Farm Ireland

Friday 23 March 2018

Farmers have to work hard to hit 405c/kg

Joe Healy

Martin O'Neill and Roy Keane are being referred to as the 'Dream Team' to take over the Irish soccer team but very few will be surprised if this particular dream turns into a nightmare somewhere down the line.

It will be even less of surprise if trouble develops between beef factories and farmers in the not-too-distant future. Finishers are extremely angry at the processors' refusal to increase prices. There is a difference of up to 90c/kg or €360/hd on a 400kg carcase between an Irish steer and a similar steer in Britain.

On a more positive note, the re-opening of the US market to Irish and EU beef and the positive vibes from the large delegation that travelled to Saudi Arabia last week give some cause for optimism for the future.

As for the present, most of the plants are quoting a base price of 400c/kg for steers and farmers have to work very hard to secure 405c/kg.

Heifer base quotes are stuck around the 410c/kg mark but plants are paying up to 415c/kg. Again, you have to bargain hard for this.

The best prices for the bulls are still limited to the North, where Friesian bulls grading O= and O+ are commanding 390c/kg and, as is the norm, securing free travel. R grade bulls are making 410c/kg. U grades are returning prices of 415c/kg.

This is in stark contrast to prices being paid south of the border. O grades are generally only making 370-380c/kg. R grades are finding it difficult to exceed €4/kg while 410c/kg appears to be the tops for U grades.


Also Read

One agent told me he was getting lots of calls from farmers wishing to move the last of their cattle, which means there will be fewer grass cattle around in the coming days.

The estimated kill for last week stood at 30,141hd, compared to 29,915hd killed during the corresponding week of 2012.

Cull cows are pretty steady, with U grades making 360-380c/kg. Heavy Rs are commanding up to 370c/kg and lighter types are moving at 340-350c/kg. Prices for the Os range from 320-350c/kg with the P cows making from 300-325c/kg.

Commenting on the trade, IFA livestock chairman Henry Burns said farmers had secured 405c/kg plus an odd extra for steers and 415-420c/kg for heifers.

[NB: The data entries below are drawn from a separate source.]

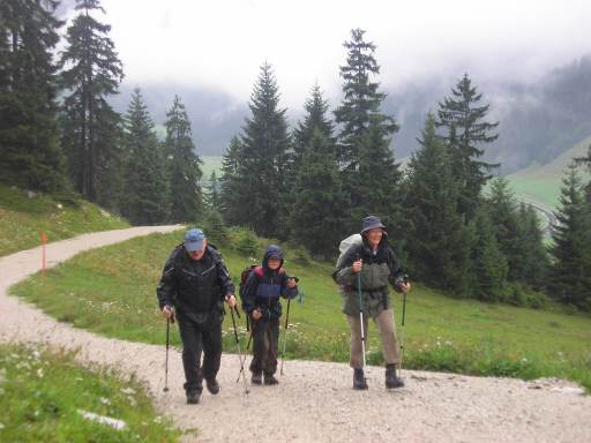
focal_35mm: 77
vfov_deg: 19.1
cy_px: 222
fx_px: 1315
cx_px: 296
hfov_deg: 25.3
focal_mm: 11.8
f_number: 4.1
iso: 88
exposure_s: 1/99.1
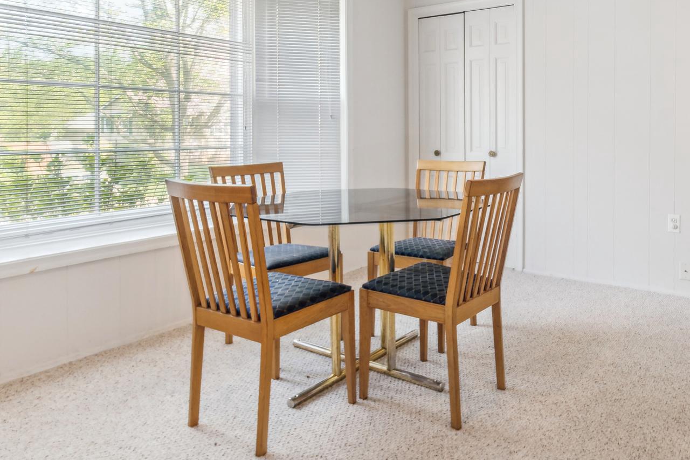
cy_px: 107
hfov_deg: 73.1
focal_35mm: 24
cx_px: 405
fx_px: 460
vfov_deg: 50.6
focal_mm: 10
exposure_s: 1/2
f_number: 9
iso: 200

Meanwhile, Bord Bia reported that the cattle trade improved slightly last week, despite some increase in the number of cattle being marketed. Trade was helped by strong demand as buyers started to prepare for the Christmas market for key accounts across our key export markets. This, combined with steady competition for supplies from Northern Ireland plants, helped to underpin the trade.

Base quotes under the Quality Payment System were €4.05-4.10/kg for steers and €4.10-4.20/kg for heifers. The trade for cull cows remained steady, with quotes for O grades generally €3.25-3.40/kg.

For the year to date, cattle throughput is running almost 97,000 head above last year's levels. Steers and cows continue to account for most of the increase in supplies.

In Britain, trade was reported as steady, with most parts of the carcase still in good demand. Trade for steak cuts remained slow, while demand for round cuts and forequarter products held up well. Reported prices from the AHDB eased during the week, with the GB R4L steer now making 400.2p/kg (equivalent to €4.96/kg including VAT) for the week ending October 26.


On the Continent, the seasonal shift towards forequarter cuts from hindquarter cuts continued.

Best demand reported was for chucks. Demand for forequarter cuts continues to be boosted by promotional activity.

In France, R3 young bulls are making €3.98/kg including VAT, while 03 cows are making €3.60/kg.

The R3 young bull in Italy is making €4.26/kg including VAT, while the 03 cow is making €2.84/kg.

Elsewhere, Spanish beef consumption continues to be affected by lack of consumer confidence. This has impact on beef imports, with market access issues for exports also limiting demand for imports.

Irish beef exports for the first eight months of 2013 fell by 2pc – to 9,700 tonnes – compared to corresponding 2012 levels.

Up until the middle of October, Ireland shipped around 35,300 live cattle to Spain.

This was an increase of 142pc compared with the same period last year and was mainly due to higher calf exports.